本文章由计算机程序翻译，如有差异，请以英文原文为准。

查看原文本刊更多论文

A novel method to predict the haemoglobin concentration after kidney transplantation based on machine learning: prediction model establishment and method optimization.

Background: Anaemia is a common complication after kidney transplantation, and the haemoglobin concentration is one of the main criteria for identifying anaemia. Moreover, artificial intelligence methods have developed rapidly in recent years, are widely used in the medical field and have achieved good results.

Objective: To optimize the process of constructing a clinical prediction model based on machine learning and improve related technologies. A classification prediction model for the haemoglobin concentration after kidney transplantation was constructed.

Methods: Real-world data from 854 kidney transplant patients in a Grade A tertiary hospital were retrospectively extracted. An imputation method combining the K-nearest neighbour algorithm and multilayer perceptron was used to fill in missing values in the dataset. Recursive feature elimination and extreme gradient boosting were used to rank and screen the importance of patient features and reduce the dimensionality of the features. Before the classification prediction model was established, the number of classification categories was determined first, and the optimal ideal cluster was approximated by the ideal cluster under each classification number and the similarity between the ideal cluster and the actual cluster. Finally, five kinds of machine learning methods, random forest, extreme gradient boosting, light gradient boosting machine, linear support vector classifier and support vector machine, were used to establish classification prediction models, and error-correcting output codes were used to optimize each model. A classification prediction model for abnormal haemoglobin concentrations after kidney transplantation was constructed, and the prediction effect was verified.

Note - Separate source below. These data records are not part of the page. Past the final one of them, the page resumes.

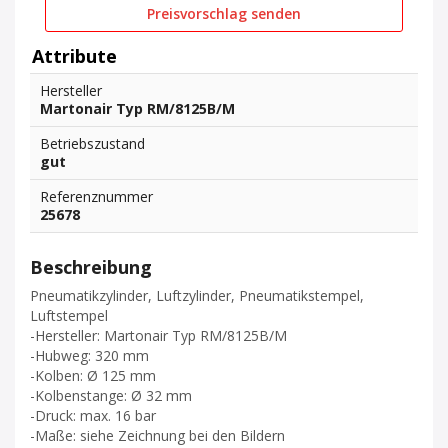
Preisvorschlag senden
Attribute
Hersteller
Martonair Typ RM/8125B/M
Betriebszustand
gut
Referenznummer
25678
Beschreibung
Pneumatikzylinder, Luftzylinder, Pneumatikstempel,
Luftstempel
-Hersteller: Martonair Typ RM/8125B/M
-Hubweg: 320 mm
-Kolben: Ø 125 mm
-Kolbenstange: Ø 32 mm
-Druck: max. 16 bar
-Maße: siehe Zeichnung bei den Bildern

Results: The imputation method combining the K-nearest neighbour algorithm and multilayer perceptron has a better effect on the imputation of missing values than do the commonly used imputation methods. Among the machine learning methods used for modelling, the prediction results of the tree model are improved to a certain degree after the error-correcting output code optimization. The final model with the best effect is optimized extreme gradient boosting, and the prediction accuracies before and after model optimization are 85.98% and 87.22%, respectively.

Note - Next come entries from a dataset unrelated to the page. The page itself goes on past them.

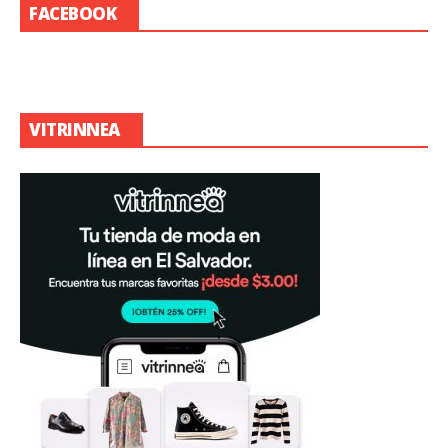
FACEBOOK
VITRINNEA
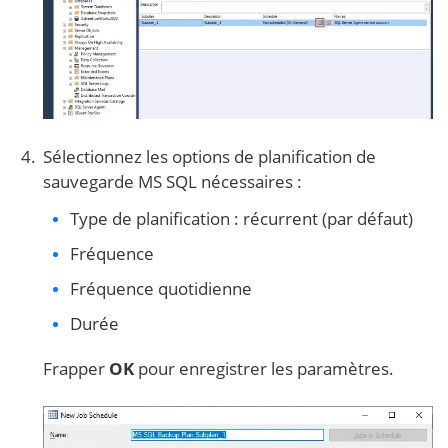
Sélectionnez les options de planification de
sauvegarde MS SQL nécessaires :
Type de planification : récurrent (par défaut)
Fréquence
Fréquence quotidienne
Durée
Frapper
OK
pour enregistrer les paramètres.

Conclusions: The accuracy of the machine learning classification prediction model established by the optimized modelling method and process reached 87.22%, which can assist doctors in preoperative risk prediction.

求助全文

通过发布文献求助，成功后即可免费获取论文全文。去求助

来源期刊

BMC Medical Informatics and Decision Making 医学-医学：信息

CiteScore

7.20

自引率

5.70%

发文量

297

审稿时长

1 months

期刊介绍： BMC Medical Informatics and Decision Making is an open access journal publishing original peer-reviewed research articles in relation to the design, development, implementation, use, and evaluation of health information technologies and decision-making for human health.